Am Palmsonntag beginnen wir die Karwoche mit dem Evangelium vom Einzug Jesus in Jerusalem. Die Segnung der Palmzweige und die dazugehörige Prozession sind Tradition und uns Christen wichtig. Wir hören das Evangelium und haben vielleicht Bilder im Kopf: Von uns selbst mit Palmzweigen in der Hand. Oder wir denken an Bilder aus Kinderbibeln oder Filmen. Wir haben vielleicht den Liedruf „Hosanna, dem Sohne Davids“ im Ohr. Palmsonntag und dieser Jubel gehören zusammen.
Jubel – so richtig passt das aber nicht in diese Woche. Angst und Sorgen stehen im Vordergrund. Gesellschaftlich, politisch und auch kirchlich. Der Krieg in der Ukraine, Klimawandel, Corona-Pandemie, der Missbrauchsskandal in der Kirche und die damit verbundenen Austritte von vielen enttäuschten Menschen.
Jubel passt da gerade nicht.

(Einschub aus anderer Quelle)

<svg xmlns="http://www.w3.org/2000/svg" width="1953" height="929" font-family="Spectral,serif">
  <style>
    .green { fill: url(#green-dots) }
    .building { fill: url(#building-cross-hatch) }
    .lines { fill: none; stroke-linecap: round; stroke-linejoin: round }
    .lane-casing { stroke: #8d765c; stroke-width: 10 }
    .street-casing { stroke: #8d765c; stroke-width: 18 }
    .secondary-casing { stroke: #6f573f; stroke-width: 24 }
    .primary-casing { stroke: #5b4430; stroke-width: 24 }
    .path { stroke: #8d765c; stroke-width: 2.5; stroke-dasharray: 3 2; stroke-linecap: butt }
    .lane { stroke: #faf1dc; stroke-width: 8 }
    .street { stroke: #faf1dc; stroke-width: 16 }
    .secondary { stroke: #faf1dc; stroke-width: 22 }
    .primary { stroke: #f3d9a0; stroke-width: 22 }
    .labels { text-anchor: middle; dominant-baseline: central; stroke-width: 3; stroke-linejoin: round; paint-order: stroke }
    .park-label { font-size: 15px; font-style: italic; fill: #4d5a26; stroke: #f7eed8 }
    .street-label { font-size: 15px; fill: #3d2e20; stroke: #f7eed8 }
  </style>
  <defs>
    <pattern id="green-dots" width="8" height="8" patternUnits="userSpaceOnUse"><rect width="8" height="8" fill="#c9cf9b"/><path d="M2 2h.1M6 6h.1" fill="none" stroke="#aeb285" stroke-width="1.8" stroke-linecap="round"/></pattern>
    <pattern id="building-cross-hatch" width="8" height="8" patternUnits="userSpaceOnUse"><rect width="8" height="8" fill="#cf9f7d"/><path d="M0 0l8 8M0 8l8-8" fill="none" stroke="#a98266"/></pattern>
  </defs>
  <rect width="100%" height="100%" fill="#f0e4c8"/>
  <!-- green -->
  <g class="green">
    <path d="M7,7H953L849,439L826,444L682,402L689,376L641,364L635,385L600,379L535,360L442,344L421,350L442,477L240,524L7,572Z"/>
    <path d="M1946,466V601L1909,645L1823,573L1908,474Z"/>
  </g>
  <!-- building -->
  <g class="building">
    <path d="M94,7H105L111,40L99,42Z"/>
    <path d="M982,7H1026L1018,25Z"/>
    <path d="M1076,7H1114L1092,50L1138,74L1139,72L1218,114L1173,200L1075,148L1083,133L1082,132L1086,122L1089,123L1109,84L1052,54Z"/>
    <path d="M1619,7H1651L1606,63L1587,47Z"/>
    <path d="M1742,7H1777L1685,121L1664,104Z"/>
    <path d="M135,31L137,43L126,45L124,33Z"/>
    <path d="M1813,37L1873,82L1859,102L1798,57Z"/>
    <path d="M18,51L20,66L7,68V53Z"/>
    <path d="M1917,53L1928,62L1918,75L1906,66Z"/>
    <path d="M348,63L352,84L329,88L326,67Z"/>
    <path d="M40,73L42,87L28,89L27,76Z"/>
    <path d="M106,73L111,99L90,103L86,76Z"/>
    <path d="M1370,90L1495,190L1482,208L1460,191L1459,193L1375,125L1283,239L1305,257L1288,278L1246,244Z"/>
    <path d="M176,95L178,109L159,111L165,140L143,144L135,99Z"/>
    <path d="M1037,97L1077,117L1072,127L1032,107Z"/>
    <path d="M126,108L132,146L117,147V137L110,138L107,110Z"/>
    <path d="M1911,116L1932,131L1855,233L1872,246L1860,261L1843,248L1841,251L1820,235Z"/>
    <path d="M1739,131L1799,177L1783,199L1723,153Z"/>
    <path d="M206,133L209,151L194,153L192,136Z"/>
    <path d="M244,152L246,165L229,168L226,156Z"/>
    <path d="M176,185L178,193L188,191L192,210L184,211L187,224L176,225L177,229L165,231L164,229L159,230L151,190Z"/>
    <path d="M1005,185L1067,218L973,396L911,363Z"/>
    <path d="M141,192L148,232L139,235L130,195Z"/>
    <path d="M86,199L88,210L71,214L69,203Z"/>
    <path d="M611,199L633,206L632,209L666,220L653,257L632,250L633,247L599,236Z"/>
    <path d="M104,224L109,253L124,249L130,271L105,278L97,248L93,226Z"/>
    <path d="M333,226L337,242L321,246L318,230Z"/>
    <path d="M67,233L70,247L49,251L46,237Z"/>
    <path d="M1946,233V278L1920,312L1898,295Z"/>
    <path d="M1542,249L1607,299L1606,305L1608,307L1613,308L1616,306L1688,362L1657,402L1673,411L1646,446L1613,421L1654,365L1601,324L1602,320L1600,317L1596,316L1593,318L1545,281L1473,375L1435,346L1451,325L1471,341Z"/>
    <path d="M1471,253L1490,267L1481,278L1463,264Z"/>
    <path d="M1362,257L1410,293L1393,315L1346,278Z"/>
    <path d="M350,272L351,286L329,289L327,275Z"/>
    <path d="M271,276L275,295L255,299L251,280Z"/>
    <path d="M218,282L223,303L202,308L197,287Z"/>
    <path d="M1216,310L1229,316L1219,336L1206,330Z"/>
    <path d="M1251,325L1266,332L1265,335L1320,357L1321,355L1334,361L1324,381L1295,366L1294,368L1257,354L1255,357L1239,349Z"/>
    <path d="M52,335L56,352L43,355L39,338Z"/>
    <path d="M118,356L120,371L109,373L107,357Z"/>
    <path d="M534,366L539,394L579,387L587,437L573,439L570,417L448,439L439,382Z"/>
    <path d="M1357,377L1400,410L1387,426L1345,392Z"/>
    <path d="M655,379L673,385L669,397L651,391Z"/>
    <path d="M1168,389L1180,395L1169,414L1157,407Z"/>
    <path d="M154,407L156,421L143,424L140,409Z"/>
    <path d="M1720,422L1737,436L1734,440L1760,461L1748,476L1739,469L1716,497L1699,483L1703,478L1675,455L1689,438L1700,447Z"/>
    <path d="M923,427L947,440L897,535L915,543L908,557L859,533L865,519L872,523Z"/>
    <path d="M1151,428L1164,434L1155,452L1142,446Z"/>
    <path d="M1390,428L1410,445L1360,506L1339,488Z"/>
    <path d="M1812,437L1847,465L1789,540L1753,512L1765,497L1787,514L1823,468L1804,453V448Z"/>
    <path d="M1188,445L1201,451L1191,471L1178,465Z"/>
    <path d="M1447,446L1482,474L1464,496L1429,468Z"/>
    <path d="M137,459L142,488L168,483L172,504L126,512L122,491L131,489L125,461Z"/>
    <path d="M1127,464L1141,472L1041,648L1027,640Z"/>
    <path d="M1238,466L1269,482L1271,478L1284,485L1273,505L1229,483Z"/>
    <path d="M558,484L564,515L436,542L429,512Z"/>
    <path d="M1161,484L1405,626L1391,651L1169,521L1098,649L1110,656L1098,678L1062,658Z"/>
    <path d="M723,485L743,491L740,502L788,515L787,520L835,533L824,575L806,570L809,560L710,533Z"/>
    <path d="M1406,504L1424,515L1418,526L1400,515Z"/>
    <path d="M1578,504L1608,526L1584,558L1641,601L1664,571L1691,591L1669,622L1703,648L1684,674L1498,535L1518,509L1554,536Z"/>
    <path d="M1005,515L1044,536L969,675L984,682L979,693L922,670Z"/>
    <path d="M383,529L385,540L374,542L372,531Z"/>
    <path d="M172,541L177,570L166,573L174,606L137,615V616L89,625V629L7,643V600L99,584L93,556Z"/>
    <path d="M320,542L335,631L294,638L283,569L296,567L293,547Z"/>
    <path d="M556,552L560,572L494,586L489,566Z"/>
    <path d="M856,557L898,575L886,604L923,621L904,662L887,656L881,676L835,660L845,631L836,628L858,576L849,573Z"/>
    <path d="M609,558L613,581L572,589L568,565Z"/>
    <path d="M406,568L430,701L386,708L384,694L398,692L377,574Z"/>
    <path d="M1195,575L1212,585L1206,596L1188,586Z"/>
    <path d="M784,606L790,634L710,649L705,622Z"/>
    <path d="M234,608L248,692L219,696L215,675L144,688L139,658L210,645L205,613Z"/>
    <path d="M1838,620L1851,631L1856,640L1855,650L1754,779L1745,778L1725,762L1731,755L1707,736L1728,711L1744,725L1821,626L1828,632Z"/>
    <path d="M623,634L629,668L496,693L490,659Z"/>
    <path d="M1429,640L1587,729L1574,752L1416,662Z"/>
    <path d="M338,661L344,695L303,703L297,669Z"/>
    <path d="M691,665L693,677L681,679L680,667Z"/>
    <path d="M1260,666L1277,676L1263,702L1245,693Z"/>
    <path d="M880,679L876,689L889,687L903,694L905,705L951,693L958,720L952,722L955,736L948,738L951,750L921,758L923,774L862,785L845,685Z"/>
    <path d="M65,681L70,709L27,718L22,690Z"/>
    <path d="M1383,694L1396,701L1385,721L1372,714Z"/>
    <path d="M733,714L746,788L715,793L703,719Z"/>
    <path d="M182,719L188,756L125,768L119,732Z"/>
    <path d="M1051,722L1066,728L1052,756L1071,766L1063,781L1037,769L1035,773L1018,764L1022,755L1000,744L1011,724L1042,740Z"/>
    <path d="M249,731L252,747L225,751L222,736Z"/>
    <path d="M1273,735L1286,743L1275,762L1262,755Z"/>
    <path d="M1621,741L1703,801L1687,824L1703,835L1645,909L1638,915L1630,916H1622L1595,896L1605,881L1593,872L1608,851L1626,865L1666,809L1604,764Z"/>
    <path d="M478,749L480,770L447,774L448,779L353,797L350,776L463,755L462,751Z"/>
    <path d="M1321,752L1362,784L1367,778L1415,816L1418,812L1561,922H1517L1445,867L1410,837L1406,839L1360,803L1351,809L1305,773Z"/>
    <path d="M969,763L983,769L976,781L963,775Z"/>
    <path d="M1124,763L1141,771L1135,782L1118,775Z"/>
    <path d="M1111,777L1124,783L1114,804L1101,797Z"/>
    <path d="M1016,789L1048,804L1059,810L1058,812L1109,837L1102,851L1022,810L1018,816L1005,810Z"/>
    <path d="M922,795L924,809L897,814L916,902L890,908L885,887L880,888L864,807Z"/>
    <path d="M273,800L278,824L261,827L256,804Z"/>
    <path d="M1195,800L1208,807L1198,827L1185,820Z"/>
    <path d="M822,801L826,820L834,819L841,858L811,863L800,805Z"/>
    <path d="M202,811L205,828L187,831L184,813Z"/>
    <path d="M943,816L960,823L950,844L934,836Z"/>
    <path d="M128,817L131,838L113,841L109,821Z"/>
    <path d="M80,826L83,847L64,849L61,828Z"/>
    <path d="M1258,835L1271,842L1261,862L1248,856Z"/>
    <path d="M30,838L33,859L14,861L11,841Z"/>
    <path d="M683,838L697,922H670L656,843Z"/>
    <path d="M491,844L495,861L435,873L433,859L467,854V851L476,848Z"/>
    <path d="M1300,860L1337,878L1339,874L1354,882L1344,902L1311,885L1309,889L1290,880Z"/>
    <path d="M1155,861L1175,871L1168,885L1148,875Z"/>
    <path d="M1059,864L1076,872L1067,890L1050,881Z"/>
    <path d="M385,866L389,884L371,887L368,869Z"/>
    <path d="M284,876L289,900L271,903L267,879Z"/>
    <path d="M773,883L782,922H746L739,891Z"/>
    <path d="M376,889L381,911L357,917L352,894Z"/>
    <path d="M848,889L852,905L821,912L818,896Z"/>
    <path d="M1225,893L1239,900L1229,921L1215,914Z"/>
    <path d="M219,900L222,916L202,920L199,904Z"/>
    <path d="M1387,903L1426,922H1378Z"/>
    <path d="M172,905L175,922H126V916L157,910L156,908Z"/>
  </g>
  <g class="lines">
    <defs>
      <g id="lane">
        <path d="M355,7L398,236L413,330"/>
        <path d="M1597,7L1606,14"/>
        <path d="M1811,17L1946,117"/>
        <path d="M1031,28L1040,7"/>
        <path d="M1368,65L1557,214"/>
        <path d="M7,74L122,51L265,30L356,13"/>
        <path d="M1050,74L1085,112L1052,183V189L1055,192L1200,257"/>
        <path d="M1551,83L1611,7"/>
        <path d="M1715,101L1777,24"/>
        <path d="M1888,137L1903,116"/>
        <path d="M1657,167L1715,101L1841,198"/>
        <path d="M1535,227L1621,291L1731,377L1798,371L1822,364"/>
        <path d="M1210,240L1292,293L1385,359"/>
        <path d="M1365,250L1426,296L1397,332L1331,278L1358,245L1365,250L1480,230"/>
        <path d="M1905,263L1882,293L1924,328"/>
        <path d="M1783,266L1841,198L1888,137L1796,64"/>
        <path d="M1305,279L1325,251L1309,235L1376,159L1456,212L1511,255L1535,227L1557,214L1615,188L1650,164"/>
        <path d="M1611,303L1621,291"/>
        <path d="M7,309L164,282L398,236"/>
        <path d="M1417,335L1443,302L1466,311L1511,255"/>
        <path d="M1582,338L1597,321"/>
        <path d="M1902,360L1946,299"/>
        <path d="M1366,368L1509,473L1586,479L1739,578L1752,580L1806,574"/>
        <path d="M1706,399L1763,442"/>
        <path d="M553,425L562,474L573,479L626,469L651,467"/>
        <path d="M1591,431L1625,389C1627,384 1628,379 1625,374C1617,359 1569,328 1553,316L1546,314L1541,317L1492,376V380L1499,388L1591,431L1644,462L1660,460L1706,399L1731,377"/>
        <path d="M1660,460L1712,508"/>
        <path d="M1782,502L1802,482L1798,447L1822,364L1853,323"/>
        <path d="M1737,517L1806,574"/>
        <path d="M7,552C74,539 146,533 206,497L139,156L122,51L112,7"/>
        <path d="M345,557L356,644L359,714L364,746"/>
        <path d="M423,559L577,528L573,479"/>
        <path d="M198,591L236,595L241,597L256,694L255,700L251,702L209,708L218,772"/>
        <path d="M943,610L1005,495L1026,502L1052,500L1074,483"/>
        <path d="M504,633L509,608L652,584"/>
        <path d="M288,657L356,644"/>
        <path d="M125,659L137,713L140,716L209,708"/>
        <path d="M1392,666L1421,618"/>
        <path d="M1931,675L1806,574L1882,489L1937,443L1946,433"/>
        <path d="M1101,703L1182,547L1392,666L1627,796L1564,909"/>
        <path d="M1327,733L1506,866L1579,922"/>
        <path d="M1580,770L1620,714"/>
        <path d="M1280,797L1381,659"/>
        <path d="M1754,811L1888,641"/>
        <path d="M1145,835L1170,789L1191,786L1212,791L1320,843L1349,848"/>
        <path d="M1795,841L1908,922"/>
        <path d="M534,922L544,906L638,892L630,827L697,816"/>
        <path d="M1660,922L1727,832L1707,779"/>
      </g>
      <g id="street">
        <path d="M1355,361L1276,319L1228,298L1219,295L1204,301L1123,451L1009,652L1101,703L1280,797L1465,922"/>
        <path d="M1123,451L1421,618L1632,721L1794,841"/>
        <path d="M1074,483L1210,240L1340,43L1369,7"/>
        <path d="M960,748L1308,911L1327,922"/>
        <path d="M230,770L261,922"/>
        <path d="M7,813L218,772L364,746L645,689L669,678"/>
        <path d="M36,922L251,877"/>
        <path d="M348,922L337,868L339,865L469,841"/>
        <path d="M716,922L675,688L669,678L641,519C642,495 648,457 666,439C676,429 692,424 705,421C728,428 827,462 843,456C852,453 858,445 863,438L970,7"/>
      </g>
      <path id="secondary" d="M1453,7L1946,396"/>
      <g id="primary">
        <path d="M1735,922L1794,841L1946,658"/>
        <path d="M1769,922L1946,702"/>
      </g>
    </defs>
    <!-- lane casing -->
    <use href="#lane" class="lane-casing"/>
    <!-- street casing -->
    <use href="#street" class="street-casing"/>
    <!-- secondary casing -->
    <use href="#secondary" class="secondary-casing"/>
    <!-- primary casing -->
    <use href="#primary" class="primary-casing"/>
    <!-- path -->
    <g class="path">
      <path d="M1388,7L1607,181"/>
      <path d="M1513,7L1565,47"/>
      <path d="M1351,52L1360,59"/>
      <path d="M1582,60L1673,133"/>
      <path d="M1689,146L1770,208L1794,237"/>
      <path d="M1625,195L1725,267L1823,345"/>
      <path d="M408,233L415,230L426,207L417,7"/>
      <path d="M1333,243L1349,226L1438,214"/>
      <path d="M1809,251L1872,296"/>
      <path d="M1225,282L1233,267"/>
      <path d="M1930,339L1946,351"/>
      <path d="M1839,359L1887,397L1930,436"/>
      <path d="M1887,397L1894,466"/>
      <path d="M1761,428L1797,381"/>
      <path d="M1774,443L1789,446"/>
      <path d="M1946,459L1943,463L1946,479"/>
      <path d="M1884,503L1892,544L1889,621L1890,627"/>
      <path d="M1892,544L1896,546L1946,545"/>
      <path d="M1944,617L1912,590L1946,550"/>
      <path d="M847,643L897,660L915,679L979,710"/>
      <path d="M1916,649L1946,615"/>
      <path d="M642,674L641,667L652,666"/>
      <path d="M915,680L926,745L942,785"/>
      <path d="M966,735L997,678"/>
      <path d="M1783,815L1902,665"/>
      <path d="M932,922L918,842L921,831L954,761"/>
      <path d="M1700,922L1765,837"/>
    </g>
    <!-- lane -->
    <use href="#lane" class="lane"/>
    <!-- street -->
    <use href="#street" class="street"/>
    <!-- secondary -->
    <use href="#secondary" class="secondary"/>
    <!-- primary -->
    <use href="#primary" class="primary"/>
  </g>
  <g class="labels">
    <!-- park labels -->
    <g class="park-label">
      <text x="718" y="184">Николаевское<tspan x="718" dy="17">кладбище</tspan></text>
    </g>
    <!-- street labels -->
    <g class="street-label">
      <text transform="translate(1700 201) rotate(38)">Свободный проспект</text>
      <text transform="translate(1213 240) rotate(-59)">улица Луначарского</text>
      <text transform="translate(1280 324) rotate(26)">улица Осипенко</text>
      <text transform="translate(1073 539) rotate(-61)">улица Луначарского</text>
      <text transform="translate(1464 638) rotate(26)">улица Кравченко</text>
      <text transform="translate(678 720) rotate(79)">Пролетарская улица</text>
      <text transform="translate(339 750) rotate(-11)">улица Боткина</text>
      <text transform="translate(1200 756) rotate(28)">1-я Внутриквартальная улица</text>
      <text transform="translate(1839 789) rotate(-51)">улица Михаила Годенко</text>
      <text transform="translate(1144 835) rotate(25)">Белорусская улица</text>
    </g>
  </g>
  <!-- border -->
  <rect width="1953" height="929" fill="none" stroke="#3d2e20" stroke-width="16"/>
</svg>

Die Texte am Palmsonntag bleiben aber nicht beim Jubel und der Verehrung stehen. In der darauffolgenden Passionsgeschichte lesen wir von Jesus Leiden und seinem Tod am Kreuz. Er, der nach Jerusalem einzieht, wird auch das Kreuz nach Golgotha tragen, gekreuzigt und begraben werden. In diesem Weg finde ich schon eher meine Sorgen und Bedenken wieder. Die Jünger gehen diesen Weg mit. Nach der Überlieferung redet Jesus an zahlreichen Stellen von seinem bevorstehenden Tod. Die Jünger können und wollen ihm aber nicht glauben.
Etwas hören und nicht glauben können, dass es passieren wird….
In den letzten zwei Jahren haben wir das mit vielen Dingen erlebt: Die Maßnahmen in der Pandemie, der Ausbruch eines Krieges in Europa, die Auswirkungen der Klimakrise. Kein Grund zum Jubel also…
Warum aber jubeln dann in der Bibelstelle die Jünger und die Leute? Warum legen sie Kleider auf den Weg und streuen Zweige aus? Spannend ist, dass das „Hosanna“ aus dem Psalm 118 kommt, Vers 25 und 26: „Ach, Herr, hilf doch! Ach, Herr, gib doch Gelingen! Gesegnet sei, der kommt im Namen des Herrn.“
Hosanna bedeutet ursprünglich: „Bring doch Hilfe!“ Es ist also demnach auch ein Bitt- und Hilferuf. „Ach, Herr, hilf doch“ so können wir – genauso wie die Menschen zur Zeit Jesu — diesen Ruf verstehen.
Gerade in diesen Tagen erlebe ich Vieles, was mir Angst und Sorgen macht, was mich nicht loslässt oder mich ständig beschäftigt. Gleichzeitig merke ich, dass mir dieses ewige Gedankenkreisen nicht guttut. Dann versuche ich, mit einem kurzen Gebet all das Gott anzuvertrauen. Beim Einatmen bete ich still „Jesus Christus“ und beim Ausatmen „erbarme dich“. So gelingt es mir, das, was mich beschäftigt, loszulassen und meine eigenen Gedanken zu unterbrechen. In den Jubel „Hosanna dem Sohne Davids“, den ich mit dem Palmsonntag verbinde, kann ich als Bittruf heute jedenfalls sehr gut einstimmen. Und die gesegneten Palmzweige schenken mir Hoffnung und Zuversicht.
Ich wünsche ihnen einen schönen Palmsonntag und eine gesegnete Karwoche.